Cigarette smoking can lead to several conditions, including chronic bronchitis, mucus hypersecretion, airflow obstruction, emphysema, and COPD. Each of those conditions is a clinical phenotype, with specific pathophysiological mechanisms; however, those mechanisms are not clearly defined.
The researchers obtained and analyzed induced sputum from several categories of participants: 7 life-long non-smokers, who had never smoked; 13 healthy smokers; 11 chronic bronchitis patients; 15 patients with COPD without significant emphysema; and 10 COPD patients with emphysema and airflow obstruction.
The sputum from each subject was freeze-dried, then reconstituted, and put through analyzed through mass spectrometry. The researchers looked at the abundance of individual proteins, how frequently they were detected, and analyzed the protein network-interaction for each phenotype. They found 203 proteins, but reduced the number to 114 using the National Center for Biotechnology Information gene database, then further reduced the number to be analyzed to the 50 that were detected in at least three specimens.
According to the authors, “Each of the smoker and healthy subject phenotypes had unique patterns of proteins in their induced sputum specimens” which led them to the conclusion that “distinct pathophysiological processes were associated with smoking, mucus hypersecretion, airflow obstruction, and emphysema.”

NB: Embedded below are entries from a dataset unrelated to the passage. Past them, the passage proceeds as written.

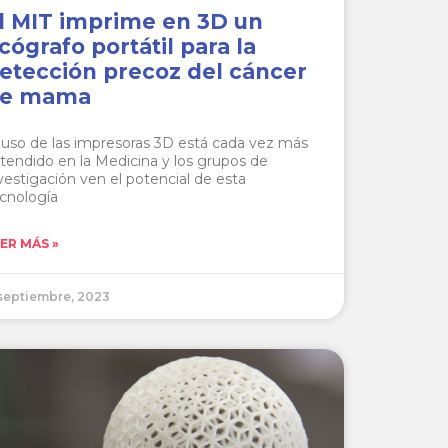
l MIT imprime en 3D un
cógrafo portátil para la
etección precoz del cáncer
e mama
 uso de las impresoras 3D está cada vez más
tendido en la Medicina y los grupos de
vestigación ven el potencial de esta
cnología
ER MÁS »
septiembre, 2023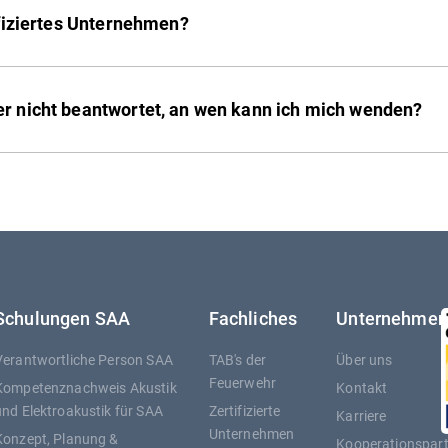
ifiziertes Unternehmen?
r nicht beantwortet, an wen kann ich mich wenden?
Schulungen SAA
Fachliches
Unternehmen
Verantwortliche Person SAA
TAB's der
Über uns
Feuerwehr
Kompetenznachweis Akustik
Kontakt
und Elektroakustik für SAA
Zertifizierte
Karriere
Unternehmen
Konzept, Planung &
Kooperationspar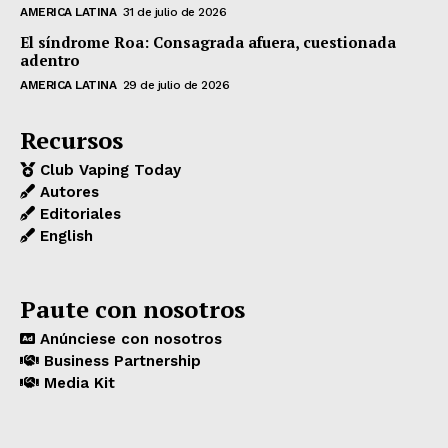
AMERICA LATINA
31 de julio de 2026
El síndrome Roa: Consagrada afuera, cuestionada
adentro
AMERICA LATINA
29 de julio de 2026
Recursos
Club Vaping Today
Autores
Editoriales
English
Paute con nosotros
Anúnciese con nosotros
Business Partnership
Media Kit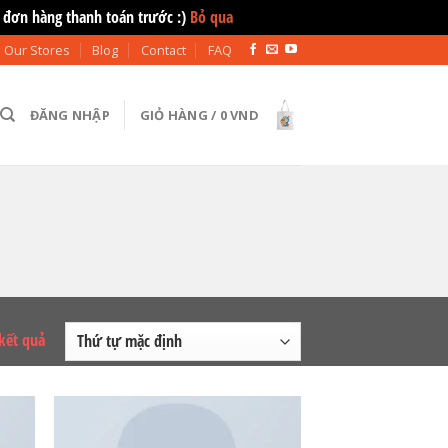
 đơn hàng thanh toán trước :)
Bỏ qua
Our Stores
Blog
Contact
FAQ
ĐĂNG NHẬP
GIỎ HÀNG /
0
VND
 kết quả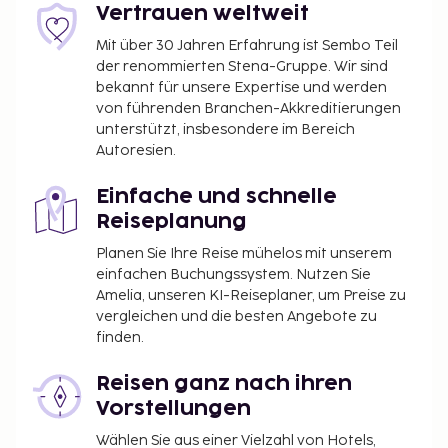
Vertrauen weltweit
Mit über 30 Jahren Erfahrung ist Sembo Teil
der renommierten Stena-Gruppe. Wir sind
bekannt für unsere Expertise und werden
von führenden Branchen-Akkreditierungen
unterstützt, insbesondere im Bereich
Autoresien.
Einfache und schnelle
Reiseplanung
Planen Sie Ihre Reise mühelos mit unserem
einfachen Buchungssystem. Nutzen Sie
Amelia, unseren KI-Reiseplaner, um Preise zu
vergleichen und die besten Angebote zu
finden.
Reisen ganz nach ihren
Vorstellungen
Wählen Sie aus einer Vielzahl von Hotels,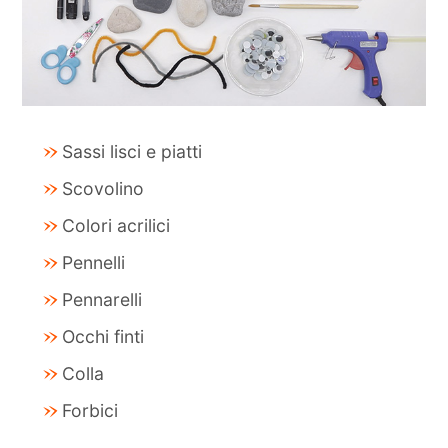
Sassi lisci e piatti
Scovolino
Colori acrilici
Pennelli
Pennarelli
Occhi finti
Colla
Forbici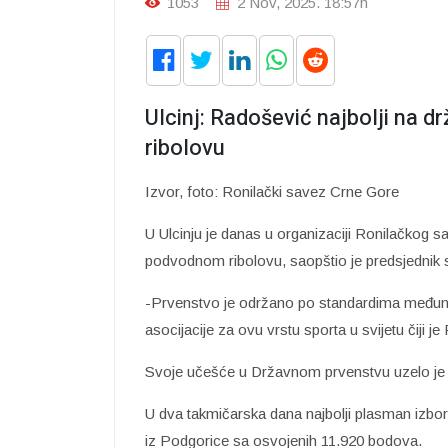
1053
2 Nov, 2025. 18:57h
Ulcinj: Radošević najbolji na
ribolovu
Izvor, foto: Ronilački savez Crne Gore
U Ulcinju je danas u organizaciji Ronilačkog
podvodnom ribolovu, saopštio je predsjednik
-Prvenstvo je održano po standardima međun
asocijacije za ovu vrstu sporta u svijetu čiji 
Svoje učešće u Državnom prvenstvu uzelo je š
U dva takmičarska dana najbolji plasman izbor
iz Podgorice sa osvojenih 11.920 bodova.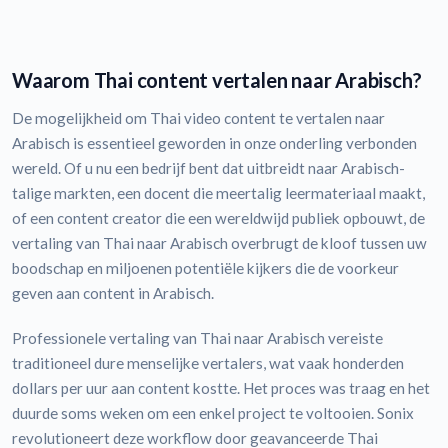
Waarom Thai content vertalen naar Arabisch?
De mogelijkheid om Thai video content te vertalen naar
Arabisch is essentieel geworden in onze onderling verbonden
wereld. Of u nu een bedrijf bent dat uitbreidt naar Arabisch-
talige markten, een docent die meertalig leermateriaal maakt,
of een content creator die een wereldwijd publiek opbouwt, de
vertaling van Thai naar Arabisch overbrugt de kloof tussen uw
boodschap en miljoenen potentiële kijkers die de voorkeur
geven aan content in Arabisch.
Professionele vertaling van Thai naar Arabisch vereiste
traditioneel dure menselijke vertalers, wat vaak honderden
dollars per uur aan content kostte. Het proces was traag en het
duurde soms weken om een enkel project te voltooien. Sonix
revolutioneert deze workflow door geavanceerde Thai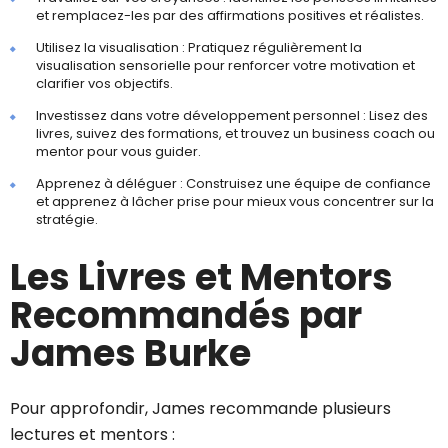
et remplacez-les par des affirmations positives et réalistes.
Utilisez la visualisation : Pratiquez régulièrement la
visualisation sensorielle pour renforcer votre motivation et
clarifier vos objectifs.
Investissez dans votre développement personnel : Lisez des
livres, suivez des formations, et trouvez un business coach ou
mentor pour vous guider.
Apprenez à déléguer : Construisez une équipe de confiance
et apprenez à lâcher prise pour mieux vous concentrer sur la
stratégie.
Les Livres et Mentors
Recommandés par
James Burke
Pour approfondir, James recommande plusieurs
lectures et mentors :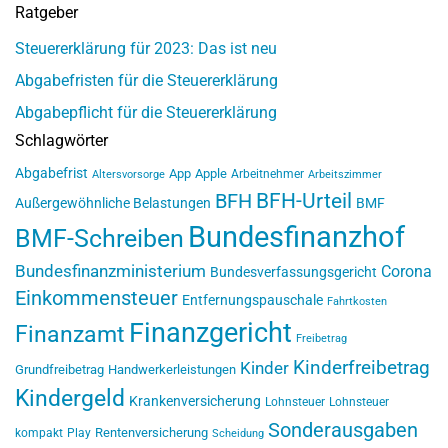
Ratgeber
Steuererklärung für 2023: Das ist neu
Abgabefristen für die Steuererklärung
Abgabepflicht für die Steuererklärung
Schlagwörter
Abgabefrist
App
Apple
Arbeitnehmer
Altersvorsorge
Arbeitszimmer
BFH-Urteil
BFH
Außergewöhnliche Belastungen
BMF
Bundesfinanzhof
BMF-Schreiben
Bundesfinanzministerium
Corona
Bundesverfassungsgericht
Einkommensteuer
Entfernungspauschale
Fahrtkosten
Finanzgericht
Finanzamt
Freibetrag
Kinderfreibetrag
Kinder
Grundfreibetrag
Handwerkerleistungen
Kindergeld
Krankenversicherung
Lohnsteuer
Lohnsteuer
Sonderausgaben
Rentenversicherung
kompakt
Play
Scheidung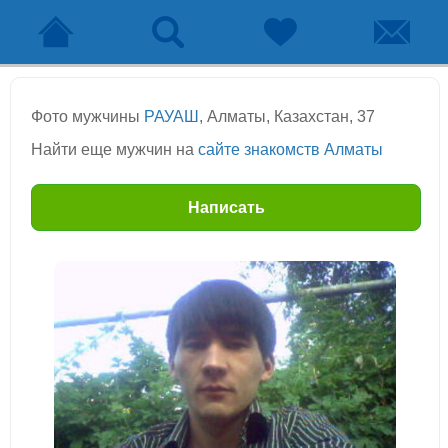
Фото мужчины
РАУАШ
, Алматы, Казахстан, 37
Найти еще мужчин на
сайте знакомств Алматы
Написать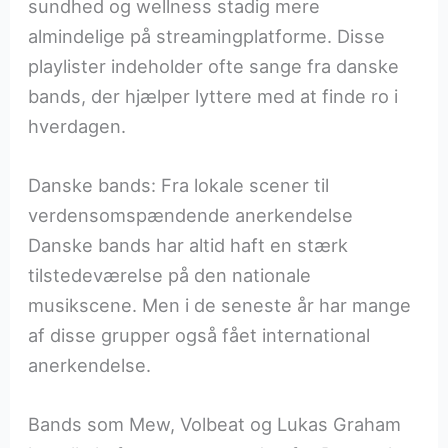
sundhed og wellness stadig mere
almindelige på streamingplatforme. Disse
playlister indeholder ofte sange fra danske
bands, der hjælper lyttere med at finde ro i
hverdagen.
Danske bands: Fra lokale scener til
verdensomspændende anerkendelse
Danske bands har altid haft en stærk
tilstedeværelse på den nationale
musikscene. Men i de seneste år har mange
af disse grupper også fået international
anerkendelse.
Bands som Mew, Volbeat og Lukas Graham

Although the study included healthy smokers, the researchers noted that they had more goblet-cell MUC5AC expression than the non-smokers. This study suggests that there may be a framework for changes in the proteins of smokers’ lungs, which in turn lead to changes in transcription factors, and eventually to inflammatory mechanisms. The researchers conclude, “Understanding the dynamic progression of these pathological mechanisms may lead to significantly improved diagnostic tools and treatments.”